Im selben Augenblick wusste Travis, dass er einen schrecklichen Fehler gemacht hatte. Sarah würde denken, er hätte sie wegen ihrer Narbe weggeschickt, nicht weil Jazzy unerwartet nach Hause gekommen war.

Um ein Haar hätte er die Tür wieder aufgerissen, sie zurück ins Haus gezogen und ihr gesagt, wie leid es ihm tat, aber da kam seine Tochter auch schon in die Küche geschossen und barg ihren Kopf an seiner nackten Brust.

Jazzys Freundin Andi und ihre Mutter standen hinter ihr.

»Warum hast du kein Hemd an?«, fragte Jazzy.

»Ähm …« Travis räusperte sich. »Ich habe den Kamin angemacht, und es ist ziemlich heiß hier drinnen, also … habe ich es eben ausgezogen.« Mein Gott, was war er doch für ein schlechter Lügner! »Was ist denn los mit dir? Warum bist du zu Hause?«

Jazzy blickte verdrossen drein.

»Sie hat Heimweh bekommen«, erklärte Sandy, Andis Mutter. »Und da wir morgen Abend alle zu der großen Pyjamaparty im Book Nook gehen, dachten wir, es wäre das Beste, wenn Jazzy heute Nacht zu Hause schläft. Es bleibt doch bei der Pyjamaparty, oder?«

Travis fuhr sich mit der Hand durch die Haare. Plötzlich wurde ihm bewusst, dass Sandy seine nackte Brust beäugte, als wäre sie ein Stück Schokoladenkuchen. Sandy war Single, frisch geschieden, und bevor Sarah in die Stadt gekommen war, bevor er herausgefunden hatte, dass sie Sadie Cool war, hatte er mit ihr ausgemacht, dass sie gemeinsam mit ihren Töchtern die Pyjamaparty zu Ehren von Das magische Weihnachtsplätzchen besuchen wollten. Es kam ihm vor, als wäre seitdem eine Ewigkeit vergangen. So vieles hatte sich verändert.

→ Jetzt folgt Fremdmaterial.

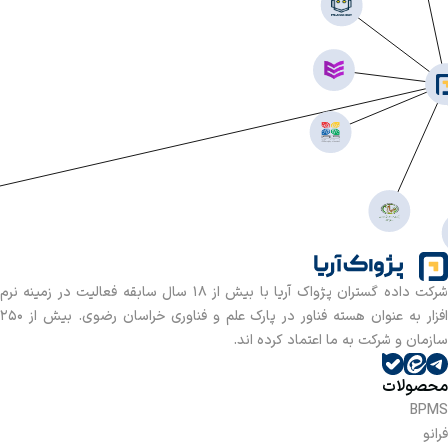
شرکت داده گستران پژواک آریا با بیش از 18 سال سابقه فعالیت در زمینه نرم
افزار به عنوان هسته فناور در پارک علم و فناوری خراسان رضوی. بیش از 250
سازمان و شرکت به ما اعتماد کرده اند.
محصولات
BPMS
فرانو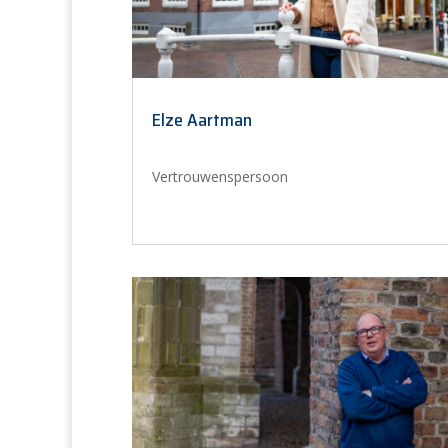
Elze Aartman
Vertrouwenspersoon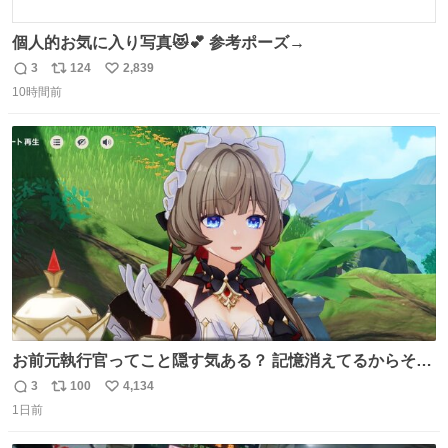
個人的お気に入り写真😻💕 参考ポーズ→
3
124
2,839
返
リ
い
10時間前
信
ポ
い
数
ス
ね
ト
数
数
お前元執行官ってこと隠す気ある？ 記憶消えてるからそん
な考えに至らないだろうけどさ…
3
100
4,134
返
リ
い
1日前
信
ポ
い
数
ス
ね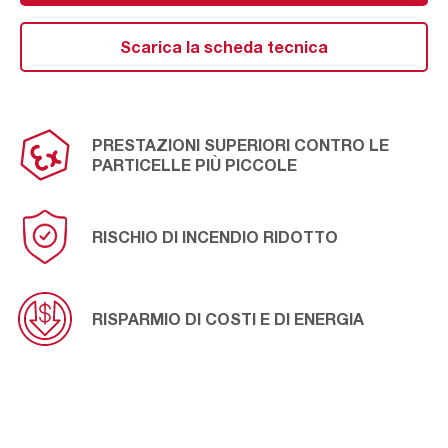
Grazie all’eccellente capacità di rilascio della polvere,
REDClean
®
NFR è adatto alle applicazioni industriali più
pericolose, riducendo il costo totale di gestione e il
Scarica la scheda tecnica
consumo energetico e garantendo un ciclo di vita più
lungo.
PRESTAZIONI SUPERIORI CONTRO LE
PARTICELLE PIÙ PICCOLE
RISCHIO DI INCENDIO RIDOTTO
RISPARMIO DI COSTI E DI ENERGIA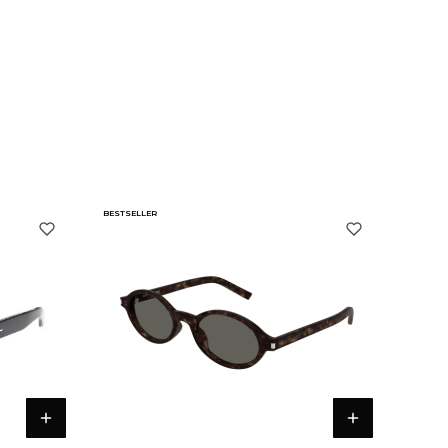
BESTSELLER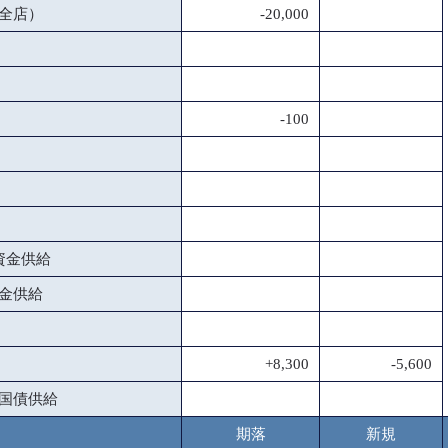
全店）
-20,000
-100
資金供給
金供給
+8,300
-5,600
国債供給
期落
新規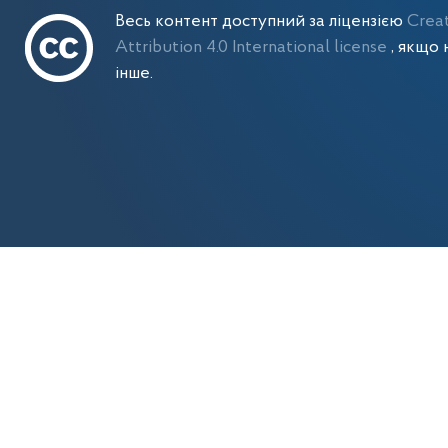
Весь контент доступний за ліцензією
Crea
Attribution 4.0 International license
, якщо 
інше.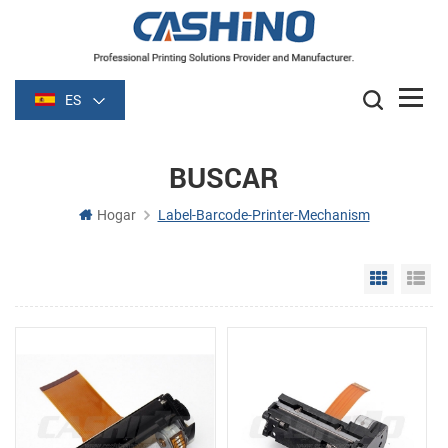
ES
BUSCAR
Hogar
Label-Barcode-Printer-Mechanism
Grid Vie
Li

»Wir gehen doch hin, Daddy, oder?« Jazzy klang besorgt.

»Aber sicher doch. Natürlich gehen wir noch hin.« Er lächelte seine Tochter an, und Sandy strahlte. »Danke, dass du Jazzy nach Hause gebracht hast«, sagte er zu ihr.

»Kein Problem.« Sandy kniff die Augen zusammen und warf ihm einen forschenden Blick zu. »Möchtet ihr morgen bei uns vorbeikommen, und wir fahren zusammen mit meinem Minivan zum Buchladen?«

»Ich denke, wir nehmen unseren eigenen Wagen«, sagte Travis ausweichend. »Ich habe morgen noch einiges zu erledigen.« Zum Beispiel Sarah sagen, wie leid es mir tut.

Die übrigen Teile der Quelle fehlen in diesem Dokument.